Food & Drinks in Mauritania

AfricaMauritaniaFood & Drinks in Mauritania

In Nouakchott, there is a good selection of restaurants with meals ranging from 1,000 to 2,500 ouguiya. The menus at most restaurants in the capital are similar: basic pizzas, hamburgers, sandwiches, and salads. The route leading from the Stade Olympique to the French Embassy is lined with eateries. Pizza Lina, Café Liban, and Le Petit Café are all excellent choices. On the opposite side of the stadium, the Sahara Café serves pizza, sandwiches, and Lebanese specialties and has some of the finest fairly priced cuisine in town.
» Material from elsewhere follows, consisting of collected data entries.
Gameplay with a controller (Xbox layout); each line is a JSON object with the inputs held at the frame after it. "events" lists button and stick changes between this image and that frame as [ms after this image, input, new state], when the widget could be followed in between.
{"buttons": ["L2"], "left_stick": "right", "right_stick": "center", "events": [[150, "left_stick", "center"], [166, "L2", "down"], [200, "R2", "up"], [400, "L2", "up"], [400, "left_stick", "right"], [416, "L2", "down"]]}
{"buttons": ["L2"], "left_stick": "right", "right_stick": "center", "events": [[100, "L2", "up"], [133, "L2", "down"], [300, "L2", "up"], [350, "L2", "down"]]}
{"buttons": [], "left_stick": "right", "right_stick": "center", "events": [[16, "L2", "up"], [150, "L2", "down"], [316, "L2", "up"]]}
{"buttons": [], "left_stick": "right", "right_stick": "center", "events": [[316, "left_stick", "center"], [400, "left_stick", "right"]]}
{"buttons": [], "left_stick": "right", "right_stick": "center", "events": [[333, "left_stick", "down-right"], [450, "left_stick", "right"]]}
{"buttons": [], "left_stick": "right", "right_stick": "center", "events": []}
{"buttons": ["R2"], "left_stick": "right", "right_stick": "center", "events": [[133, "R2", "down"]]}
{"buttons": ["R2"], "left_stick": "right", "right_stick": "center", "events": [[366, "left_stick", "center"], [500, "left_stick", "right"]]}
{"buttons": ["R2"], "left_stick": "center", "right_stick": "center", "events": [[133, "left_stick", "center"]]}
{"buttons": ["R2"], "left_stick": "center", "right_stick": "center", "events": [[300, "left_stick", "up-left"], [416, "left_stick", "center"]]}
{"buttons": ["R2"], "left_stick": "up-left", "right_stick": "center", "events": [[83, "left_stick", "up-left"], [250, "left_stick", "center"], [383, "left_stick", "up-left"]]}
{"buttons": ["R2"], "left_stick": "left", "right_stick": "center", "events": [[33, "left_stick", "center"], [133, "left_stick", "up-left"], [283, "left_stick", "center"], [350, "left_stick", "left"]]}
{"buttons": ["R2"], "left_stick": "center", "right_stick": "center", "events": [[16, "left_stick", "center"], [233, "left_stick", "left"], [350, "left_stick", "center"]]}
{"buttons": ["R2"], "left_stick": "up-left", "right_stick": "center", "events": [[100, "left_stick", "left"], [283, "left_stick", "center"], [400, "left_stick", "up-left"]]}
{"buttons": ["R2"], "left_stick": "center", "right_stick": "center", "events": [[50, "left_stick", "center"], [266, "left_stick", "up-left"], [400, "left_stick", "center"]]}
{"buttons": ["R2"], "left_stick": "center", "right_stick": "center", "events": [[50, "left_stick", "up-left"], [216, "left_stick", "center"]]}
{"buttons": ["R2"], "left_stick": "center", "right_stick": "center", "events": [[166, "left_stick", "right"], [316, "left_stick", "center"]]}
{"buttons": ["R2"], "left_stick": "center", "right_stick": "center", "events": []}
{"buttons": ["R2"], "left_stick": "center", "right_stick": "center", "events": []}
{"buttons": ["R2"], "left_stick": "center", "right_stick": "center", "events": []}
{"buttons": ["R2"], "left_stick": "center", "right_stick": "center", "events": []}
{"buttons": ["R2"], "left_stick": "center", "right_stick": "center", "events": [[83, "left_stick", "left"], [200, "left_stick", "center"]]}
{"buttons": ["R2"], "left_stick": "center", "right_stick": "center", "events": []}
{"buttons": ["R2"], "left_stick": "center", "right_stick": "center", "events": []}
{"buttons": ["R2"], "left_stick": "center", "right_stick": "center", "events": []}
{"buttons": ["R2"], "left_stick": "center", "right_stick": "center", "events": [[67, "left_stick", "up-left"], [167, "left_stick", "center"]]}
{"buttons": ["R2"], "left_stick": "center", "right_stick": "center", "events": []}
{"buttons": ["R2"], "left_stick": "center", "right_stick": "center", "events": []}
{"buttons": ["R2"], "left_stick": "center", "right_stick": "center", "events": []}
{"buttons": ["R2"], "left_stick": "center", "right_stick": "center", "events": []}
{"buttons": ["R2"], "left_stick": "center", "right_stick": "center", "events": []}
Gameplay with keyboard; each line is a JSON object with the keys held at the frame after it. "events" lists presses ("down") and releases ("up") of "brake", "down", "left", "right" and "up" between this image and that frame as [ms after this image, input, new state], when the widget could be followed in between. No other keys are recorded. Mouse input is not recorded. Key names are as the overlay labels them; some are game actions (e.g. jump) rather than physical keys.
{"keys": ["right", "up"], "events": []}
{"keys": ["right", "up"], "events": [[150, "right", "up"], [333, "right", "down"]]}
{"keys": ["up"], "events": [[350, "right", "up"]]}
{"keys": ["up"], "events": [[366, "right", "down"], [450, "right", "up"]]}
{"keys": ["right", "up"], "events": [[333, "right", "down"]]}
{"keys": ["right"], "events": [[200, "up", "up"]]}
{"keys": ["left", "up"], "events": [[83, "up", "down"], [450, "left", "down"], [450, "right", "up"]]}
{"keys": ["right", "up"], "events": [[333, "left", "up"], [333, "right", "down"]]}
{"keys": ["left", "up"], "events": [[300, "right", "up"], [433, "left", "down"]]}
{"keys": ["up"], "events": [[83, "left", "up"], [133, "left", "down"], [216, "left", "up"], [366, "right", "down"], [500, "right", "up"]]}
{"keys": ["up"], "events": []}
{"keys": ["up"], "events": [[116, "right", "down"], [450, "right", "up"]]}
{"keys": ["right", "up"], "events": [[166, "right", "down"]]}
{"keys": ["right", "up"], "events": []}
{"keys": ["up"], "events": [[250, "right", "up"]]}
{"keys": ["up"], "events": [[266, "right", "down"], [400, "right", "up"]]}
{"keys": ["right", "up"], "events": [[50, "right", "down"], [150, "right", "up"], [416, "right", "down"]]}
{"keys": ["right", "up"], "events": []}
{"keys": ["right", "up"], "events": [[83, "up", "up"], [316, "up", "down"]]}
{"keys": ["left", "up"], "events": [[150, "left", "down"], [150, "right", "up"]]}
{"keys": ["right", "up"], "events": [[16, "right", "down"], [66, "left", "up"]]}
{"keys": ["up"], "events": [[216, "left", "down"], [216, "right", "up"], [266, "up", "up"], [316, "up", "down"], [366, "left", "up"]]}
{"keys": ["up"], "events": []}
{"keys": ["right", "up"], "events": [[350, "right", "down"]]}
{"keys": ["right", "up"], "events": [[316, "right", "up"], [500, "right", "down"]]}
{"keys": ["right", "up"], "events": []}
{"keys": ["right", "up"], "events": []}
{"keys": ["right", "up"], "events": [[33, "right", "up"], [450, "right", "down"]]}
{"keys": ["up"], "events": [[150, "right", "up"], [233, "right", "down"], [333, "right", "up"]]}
A strip of sandwich shops near Marche Capitale offers almost similar menus, the finest of which is the Prince (which taxi drivers know by name).

A hamburger can be found at Atar, which is outside of Nouakchott. Otherwise, native meals are available: in the south, fish and rice (chebujin), and in the north, rice and beef or couscous. Hole-in-the-wall eateries abound, with meals ranging from MRO200 to MRO500. Grilled sheep, or mechui, is likewise excellent but a bit more costly. Keep an eye out for corpses hanging from the side of the road. Fruit is available in most regional capitals. It’s worth noting that most eateries outside of Nouakchott don’t have particularly good sanitation standards. Because most little restaurants close after a few years of starting, asking locals for directions to whatever is nearby is your best chance in attempting to locate one in a provincial capital. In the absence of a restaurant, another option is to hire a family to cook meals for you, which should be reasonably cheap (less than MRO1,500), even if it takes some time (up to a couple hours to buy the food and prepare it).

Bottled water costs MRO200 and is an excellent idea for anybody unfamiliar with Africa.

If none of this appeals to you, bear in mind that boutiques offer bread, cakes, biscuits, and beverages, among other things.

Tea is traditionally offered after a meal, although it is not featured on restaurant menus. It is rude to refuse tea at someone’s house until at least the second (of three) cups have been served. It takes approximately an hour to complete the procedure.

Despite being an Islamic nation, the city has a few entertaining pubs. Drinking may be costly; a drink can cost up to USD6. Within the grounds of the French Embassy lies a nightclub. Try the Salamander or the trashy (but open late) Club VIP for non-French. The Casablanca, just next door to VIP, is a more low-key pub featuring live music on weekends. It is important to note that importing alcohol is prohibited!